### About this exercise:
Whenever a line below includes the word "source", copy that line.

### The input:
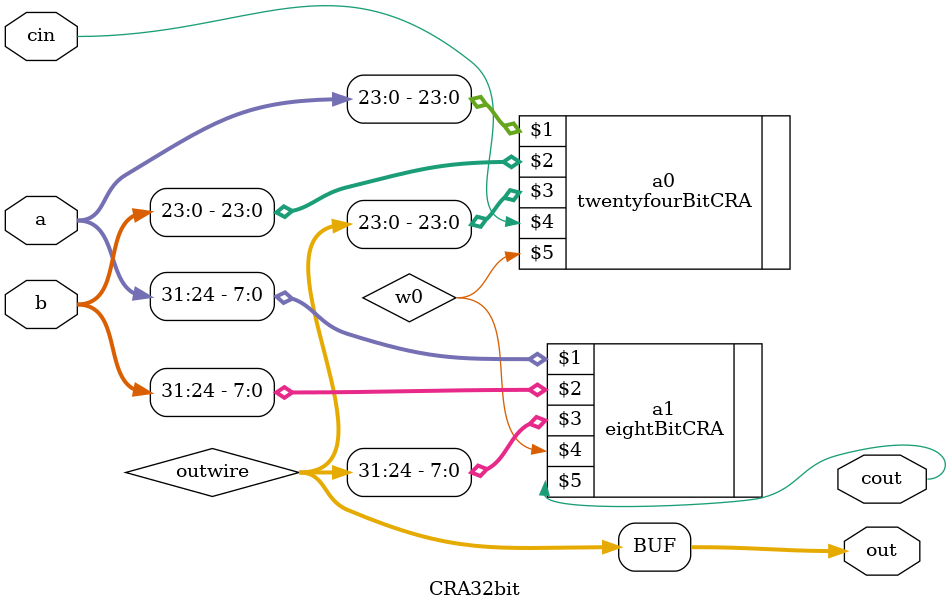
<source format=v>
`timescale 1ns / 1ps


module CRA32bit(a,b,out,cin,cout);
input [31:0] a,b;
input cin;

output cout;
output [31:0] out;
 wire [31:0] outwire;
 wire w0;
 twentyfourBitCRA a0(a[23:0],b[23:0],outwire[23:0],cin,w0);
 eightBitCRA a1(a[31:24],b[31:24],outwire[31:24],w0,cout);
 assign out=outwire;
endmodule

</source>
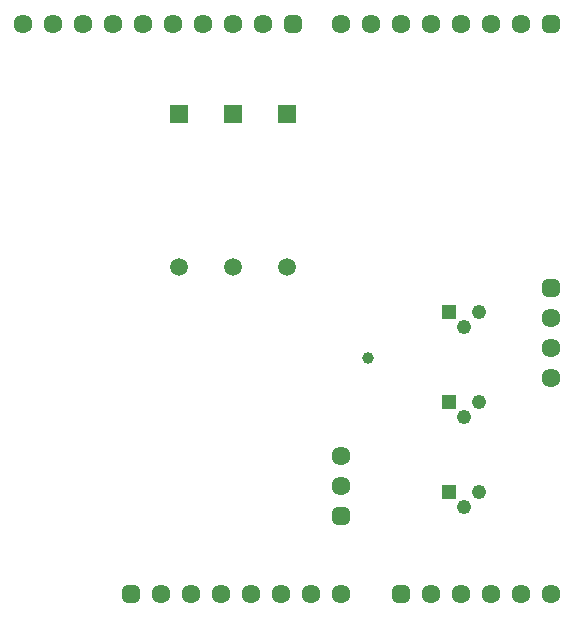
<source format=gbr>
G04 Generated by Ultiboard 14.1 *
%FSLAX34Y34*%
%MOMM*%

%ADD10C,0.0001*%
%ADD11C,1.6088*%
%ADD12R,0.5291X0.5291*%
%ADD13C,0.9949*%
%ADD14C,1.0000*%
%ADD15C,1.5000*%
%ADD16R,1.5000X1.5000*%
%ADD17C,1.2446*%
%ADD18R,1.2446X1.2446*%


G04 ColorRGB FF00CC for the following layer *
%LNSolder Mask Top*%
%LPD*%
G54D10*
G54D11*
X457200Y25400D03*
X330200Y25400D03*
X304800Y25400D03*
X355600Y25400D03*
X406400Y25400D03*
X381000Y25400D03*
X431800Y25400D03*
X533400Y25400D03*
X558800Y25400D03*
X609600Y25400D03*
X584200Y25400D03*
X635000Y25400D03*
X340360Y508000D03*
X365760Y508000D03*
X391160Y508000D03*
X289560Y508000D03*
X314960Y508000D03*
X264160Y508000D03*
X213360Y508000D03*
X238760Y508000D03*
X187960Y508000D03*
X457200Y508000D03*
X584200Y508000D03*
X609600Y508000D03*
X558800Y508000D03*
X508000Y508000D03*
X533400Y508000D03*
X482600Y508000D03*
X457200Y116840D03*
X457200Y142240D03*
X635000Y233680D03*
X635000Y259080D03*
X635000Y208280D03*
G54D12*
X279400Y25400D03*
X508000Y25400D03*
X416560Y508000D03*
X635000Y508000D03*
X457200Y91440D03*
X635000Y284480D03*
G54D13*
X276755Y22755D02*
X282045Y22755D01*
X282045Y28045D01*
X276755Y28045D01*
X276755Y22755D01*D02*
X505355Y22755D02*
X510645Y22755D01*
X510645Y28045D01*
X505355Y28045D01*
X505355Y22755D01*D02*
X413915Y505355D02*
X419205Y505355D01*
X419205Y510645D01*
X413915Y510645D01*
X413915Y505355D01*D02*
X632355Y505355D02*
X637645Y505355D01*
X637645Y510645D01*
X632355Y510645D01*
X632355Y505355D01*D02*
X454555Y88795D02*
X459845Y88795D01*
X459845Y94085D01*
X454555Y94085D01*
X454555Y88795D01*D02*
X632355Y281835D02*
X637645Y281835D01*
X637645Y287125D01*
X632355Y287125D01*
X632355Y281835D01*D02*
G54D14*
X480000Y225000D03*
G54D15*
X320040Y301800D03*
X365760Y301800D03*
X411480Y301800D03*
G54D16*
X320040Y431800D03*
X365760Y431800D03*
X411480Y431800D03*
G54D17*
X574040Y187960D03*
X561340Y175260D03*
X574040Y111760D03*
X561340Y99060D03*
X574040Y264160D03*
X561340Y251460D03*
G54D18*
X548640Y187960D03*
X548640Y111760D03*
X548640Y264160D03*

M02*

</source>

### Task solution:
<source format=v>
</source>
<source format=gbr>
</source>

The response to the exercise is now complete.